> _YOUR OBJECTIVE_: Scan the material for the word "subtitle" and return every matching line.

> _TASK MATERIAL_:
[Start of section]
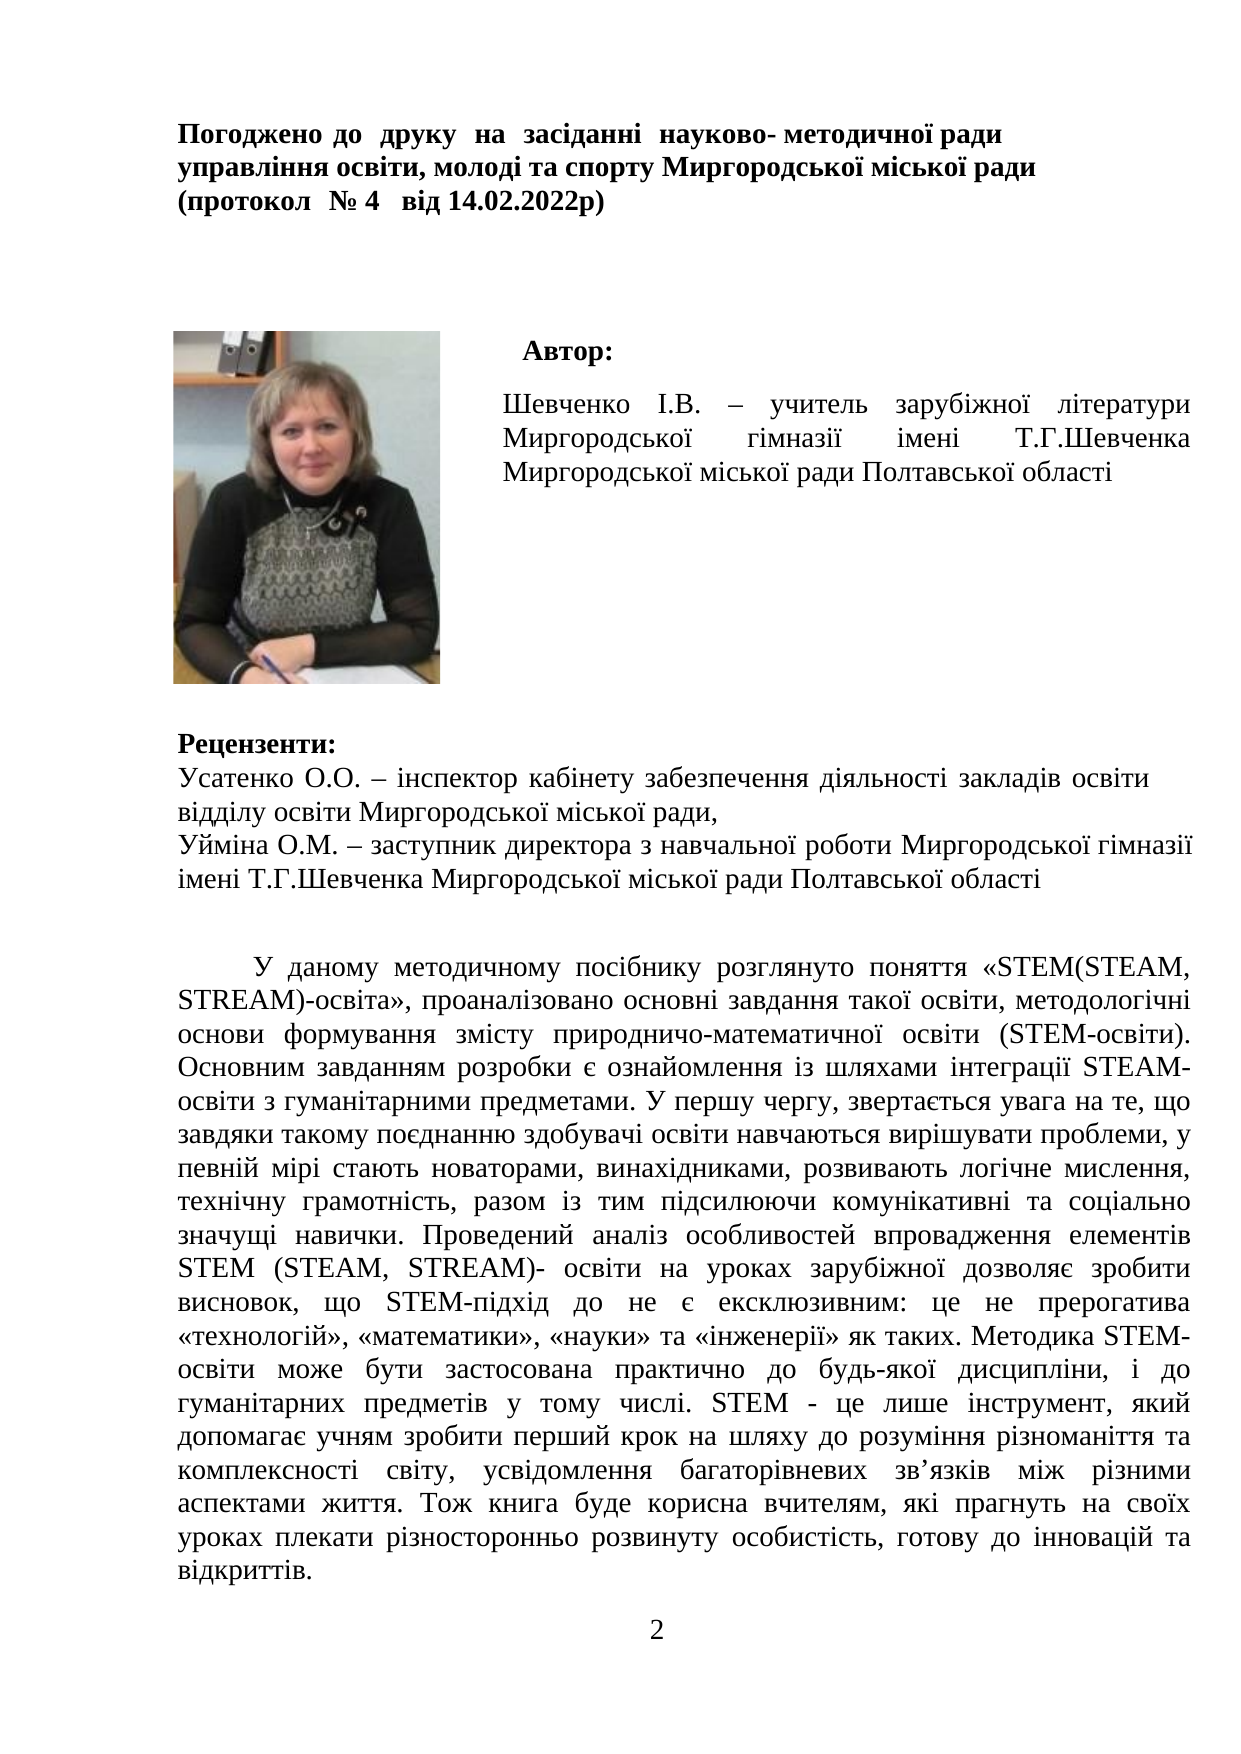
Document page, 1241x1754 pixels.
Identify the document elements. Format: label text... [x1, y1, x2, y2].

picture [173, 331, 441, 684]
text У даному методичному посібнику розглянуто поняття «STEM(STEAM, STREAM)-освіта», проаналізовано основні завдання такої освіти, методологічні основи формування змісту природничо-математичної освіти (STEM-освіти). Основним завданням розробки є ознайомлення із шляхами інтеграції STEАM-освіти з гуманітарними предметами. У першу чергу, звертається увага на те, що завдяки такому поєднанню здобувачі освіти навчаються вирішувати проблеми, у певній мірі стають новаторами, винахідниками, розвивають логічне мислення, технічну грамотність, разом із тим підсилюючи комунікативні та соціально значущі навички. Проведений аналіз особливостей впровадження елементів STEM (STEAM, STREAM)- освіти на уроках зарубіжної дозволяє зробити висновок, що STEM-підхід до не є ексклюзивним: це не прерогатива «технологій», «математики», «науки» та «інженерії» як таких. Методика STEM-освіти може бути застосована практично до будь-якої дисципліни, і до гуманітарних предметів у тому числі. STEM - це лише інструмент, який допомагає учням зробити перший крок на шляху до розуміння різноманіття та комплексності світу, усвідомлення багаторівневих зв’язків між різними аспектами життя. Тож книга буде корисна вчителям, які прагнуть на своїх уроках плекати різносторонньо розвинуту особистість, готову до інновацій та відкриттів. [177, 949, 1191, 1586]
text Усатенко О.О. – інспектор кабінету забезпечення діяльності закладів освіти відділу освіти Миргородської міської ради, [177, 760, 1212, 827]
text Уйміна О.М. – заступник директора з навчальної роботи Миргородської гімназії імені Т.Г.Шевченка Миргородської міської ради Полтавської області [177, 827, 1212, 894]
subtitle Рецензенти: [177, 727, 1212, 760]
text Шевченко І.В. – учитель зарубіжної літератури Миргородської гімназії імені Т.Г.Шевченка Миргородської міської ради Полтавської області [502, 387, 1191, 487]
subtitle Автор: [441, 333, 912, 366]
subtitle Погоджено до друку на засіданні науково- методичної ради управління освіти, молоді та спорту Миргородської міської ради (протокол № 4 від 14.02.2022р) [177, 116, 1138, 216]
[End of section]
> _OUTPUT_:
subtitle Рецензенти: [177, 727, 1212, 760]
subtitle Автор: [441, 333, 912, 366]
subtitle Погоджено до друку на засіданні науково- методичної ради управління освіти, молоді та спорту Миргородської міської ради (протокол № 4 від 14.02.2022р) [177, 116, 1138, 216]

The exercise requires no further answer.